Bootmgr cannot natively boot Linux or XP, only Longhorn versions of Windows.
EasyBCD enables booting of those "foreign" OSs by using a Neosmart re-engineered Windows version of grub to create a chain to the target device, or an EasyBCD copied version of NTLDR, (and other necessary XP boot files)
That chain starts (has to start) at the device containing Windows own boot files. That's labelled "EasyBCD Boot Device" even if it's no longer being used (My own PC still contains redundant MBR entries from when I first multi-booted the W10 Beta with my existing OSs from a storage HDD. EasyBCD reminds me they're still there)
EasyBCD doesn't contain any method of removing redundant files when "Delete" will do it perfectly adequately.
I didn't mean delete the OS, just the BCD entry for it, then re-add the entry.
 

cparke

New Member
Interesting, that must have been quite an effort!

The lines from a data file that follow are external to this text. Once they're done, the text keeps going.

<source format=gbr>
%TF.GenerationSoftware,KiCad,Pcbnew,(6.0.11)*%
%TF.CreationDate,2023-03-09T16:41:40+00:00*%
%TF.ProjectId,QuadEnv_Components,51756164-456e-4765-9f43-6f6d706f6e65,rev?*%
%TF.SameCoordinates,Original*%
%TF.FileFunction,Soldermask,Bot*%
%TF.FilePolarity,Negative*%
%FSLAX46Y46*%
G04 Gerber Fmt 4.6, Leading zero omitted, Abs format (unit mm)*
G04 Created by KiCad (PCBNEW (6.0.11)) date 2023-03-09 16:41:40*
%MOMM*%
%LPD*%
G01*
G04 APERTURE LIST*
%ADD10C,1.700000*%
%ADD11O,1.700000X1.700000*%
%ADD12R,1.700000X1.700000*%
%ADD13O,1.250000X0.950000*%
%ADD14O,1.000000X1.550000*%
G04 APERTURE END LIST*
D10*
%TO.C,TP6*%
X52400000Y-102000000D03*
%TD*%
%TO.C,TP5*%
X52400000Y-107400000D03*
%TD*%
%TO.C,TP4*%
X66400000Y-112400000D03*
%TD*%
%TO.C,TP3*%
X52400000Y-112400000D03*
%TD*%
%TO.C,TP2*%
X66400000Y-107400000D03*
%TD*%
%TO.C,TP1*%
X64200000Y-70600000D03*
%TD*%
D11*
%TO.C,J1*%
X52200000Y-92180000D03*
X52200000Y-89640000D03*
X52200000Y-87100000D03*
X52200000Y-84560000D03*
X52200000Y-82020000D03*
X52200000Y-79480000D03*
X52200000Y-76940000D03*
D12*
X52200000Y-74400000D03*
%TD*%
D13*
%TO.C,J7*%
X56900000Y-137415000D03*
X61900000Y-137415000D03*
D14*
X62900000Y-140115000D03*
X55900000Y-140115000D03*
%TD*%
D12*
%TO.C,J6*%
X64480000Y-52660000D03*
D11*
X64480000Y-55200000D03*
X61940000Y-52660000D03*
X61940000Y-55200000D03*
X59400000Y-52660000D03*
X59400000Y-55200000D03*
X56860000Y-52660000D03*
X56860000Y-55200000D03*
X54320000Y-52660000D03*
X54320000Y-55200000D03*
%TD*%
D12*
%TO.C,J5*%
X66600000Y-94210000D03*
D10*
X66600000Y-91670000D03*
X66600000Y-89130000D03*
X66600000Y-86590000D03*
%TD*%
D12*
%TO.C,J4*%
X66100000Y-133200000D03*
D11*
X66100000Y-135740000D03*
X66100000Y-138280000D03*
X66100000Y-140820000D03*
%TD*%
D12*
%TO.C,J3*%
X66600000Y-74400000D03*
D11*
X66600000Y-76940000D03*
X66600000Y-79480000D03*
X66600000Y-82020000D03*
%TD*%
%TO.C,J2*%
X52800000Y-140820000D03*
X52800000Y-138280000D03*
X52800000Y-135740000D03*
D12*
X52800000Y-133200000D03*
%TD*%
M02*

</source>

I did the same thing much easier, by just capturing the boot sector of the Linux partition into a NTFS file and then configuring BCDEdit to execute it if selected:
Code:
$ dd if=/dev/sda3 of=/mnt/share/linux.bin bs=512 count=1

C:\>bcdedit /create /d “Linux” /application bootsector
C:\>bcdedit /set {ID} device partition=c:
C:\>bcdedit /set {ID} path \ubuntu.bin
C:\>bcdedit /displayorder {ID} /addlast

Of course, I've not used your EasyBCD ANG (AutoNeoGrub) file, but I'm still seeing "EasyBCD Boot Device" sometimes.

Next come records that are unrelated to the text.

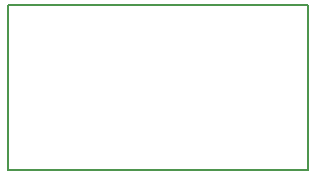
<source format=gm1>
G04 #@! TF.FileFunction,Profile,NP*
%FSLAX46Y46*%
G04 Gerber Fmt 4.6, Leading zero omitted, Abs format (unit mm)*
G04 Created by KiCad (PCBNEW 4.0.2-stable) date Monday, April 10, 2017 'pmt' 04:49:55 pm*
%MOMM*%
G01*
G04 APERTURE LIST*
%ADD10C,0.100000*%
%ADD11C,0.150000*%
G04 APERTURE END LIST*
D10*
D11*
X161925000Y-112395000D02*
X161925000Y-98425000D01*
X136525000Y-112395000D02*
X161925000Y-112395000D01*
X136525000Y-98425000D02*
X136525000Y-112395000D01*
X161925000Y-98425000D02*
X136525000Y-98425000D01*
M02*

</source>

I'm pretty sure my issue with those broken partitions is not BCD related. I've verified and re-built the BCD several times now. It's happening in WinLoader.EXE while drivers specified in the CurrentControlSet are being loaded. The last message I see is the "Safe Mode - Minimal" announcement before it throws, indicating it definitely has read the BCD settings already. Unfortunately, it seems the only way to find out the invalid boot device path is to either manually review the driver registry entries, or perhaps use Boot Debugging mode of the WinDbg Kernel Debugger to obtain the data causing the exception. I'm assuming your recovery tool can't assist with this sort of problem?
 
Last edited:

Terry60

Telephone Sanitizer (2nd Class)
Staff member
I'm not a user of EasyRE. I have Installation DVDs for every version of Windows to effect boot repairs
This is a user peer-to-peer forum. "Staff Member" is an honorific conferred by the forum software on Mods and indicates no other connection with Neosmart.
Are you saying that with the System Reserved partition set active and a newly added entry in the BCD on that partition that the Winload still fails with a BSOD ?
 

cparke

New Member
Are you saying that with the System Reserved partition set active and a newly added entry in the BCD on that partition that the Winload still fails with a BSOD ?
Yes, it does. Regardless of whether I try to boot it by making System Reserved, Windows 10, or its own partition active, in all cases the same BSOD happens at the same point. Really strange, whatever happened did so to both the partitions in the same way at the same time. No, they are not clones of each other either! I think Windows 10 did something to them during its install that fouled them up.

I'll look for another forum about EasyRE to see if it has a feature to scan the registry and find the inconsistency causing this.